* [課題の指示]
確認用の文章のうち、「また、「非営利の具体的なイメ」から「えられないとして支持された。」までの部分を、両端を含めて一字も変えずに返すこと。

* [確認用の文章]
* * * * *
行政 : 医療法人の非営利性に関するアンケート
(社)日本医療法人協会は、2月1日に開催された厚生労働省の「医業経営の非営利性等に関する検討会」において、「医療法人の非営利性に関する調査」結果を報告した。医療関係者に非営利のイメージなどを聞いたもの。厚労省で進められている、医療法人制度改革の基礎資料となる。
このアンケート調査は、社団法人日本医療法人協会が実施したもの。医療法人制度改革の一環として設置されている、「医業経営の非営利性等に関する検討会」(座長・田中滋慶応義塾大学大学院経営管理研究科教授)の第5回会合(平成17年2月1日)で、調査結果が報告された。
この検討会では、出資額限度法人の検討を終え、昨年12月の第4回会合から本格的に「医業経営の非営利性の徹底方策」について議論をはじめていた。
調査では、理事の構成や「持分」についてどう考えるか、公益性の高い事業とはどのような事業と考えるかなど、改革の方向に沿った質問項目が設定されている。
調査対象は日本医療法人協会会員の1410法人で、182法人より有効回答を得た(回答率12.9%)。このうち持分のある社団法人は5割強の105法人。
調査からは、「持分のある社団法人」の理事構成(同族割合90%超が約30%)や出資者構成が、親族など同族で占められている割合(同族出資割合90%超が約60%)が極めて高い実態が明らかになった一方で、このような「持分のある社団法人」でも、約半数が、公益性の高い法人形態への移行を望んでいることもわかった。
特定医療法人や特別医療法人への移行が困難な理由やそれを阻む規制については、「持分放棄が困難である」ことや、「年収の上限規制」、「現在の出資役員の経営権を確保したい」といった理由が上位を占めた。このような問題を解消するための施策については、医療法人創設・承継等の課税軽減を求める声が多かった。
また、「非営利の具体的なイメージ」について聞いたところ、「社員の退社時に出資払込額を限度として払戻しすること」(68.7%)、「社団医療法人の解散時に出資払込額を限度として残余財産の分配が行われること」(67.6%)、「提供する医療の内容に基づいて医療従事者に高額な報酬を支払うこと」(58.8%)、「効率的な医業経営で高収益をあげていること」(58.8%)などが、営利を目的としているとは考えられないとして支持された。
非営利性に関する意見としては、「剰余金を分配しないこと」(18件)、「剰余金を医療に再投資し、質の高い医療を行うこと」(16件)、「地域住民に安定的な医療を提供し、永続性を図ること」(16件)があった。
また、非営利性を担保する方法については、「相続税、法人税等の税負担軽減」(14件)、「現行制度(配当禁止)の維持」(11件)、「経営内容等の情報公開」(9件)などがあった。
* * * * *
データセットに収められた項目:
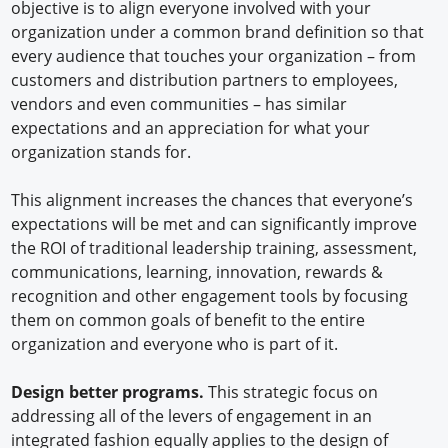
objective is to align everyone involved with your
organization under a common brand definition so that
every audience that touches your organization – from
customers and distribution partners to employees,
vendors and even communities – has similar
expectations and an appreciation for what your
organization stands for.
This alignment increases the chances that everyone’s
expectations will be met and can significantly improve
the ROI of traditional leadership training, assessment,
communications, learning, innovation, rewards &
recognition and other engagement tools by focusing
them on common goals of benefit to the entire
organization and everyone who is part of it.
Design better programs.
This strategic focus on
addressing all of the levers of engagement in an
integrated fashion equally applies to the design of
* * * * *
* [問題の解答]
また、「非営利の具体的なイメージ」について聞いたところ、「社員の退社時に出資払込額を限度として払戻しすること」(68.7%)、「社団医療法人の解散時に出資払込額を限度として残余財産の分配が行われること」(67.6%)、「提供する医療の内容に基づいて医療従事者に高額な報酬を支払うこと」(58.8%)、「効率的な医業経営で高収益をあげていること」(58.8%)などが、営利を目的としているとは考えられないとして支持された。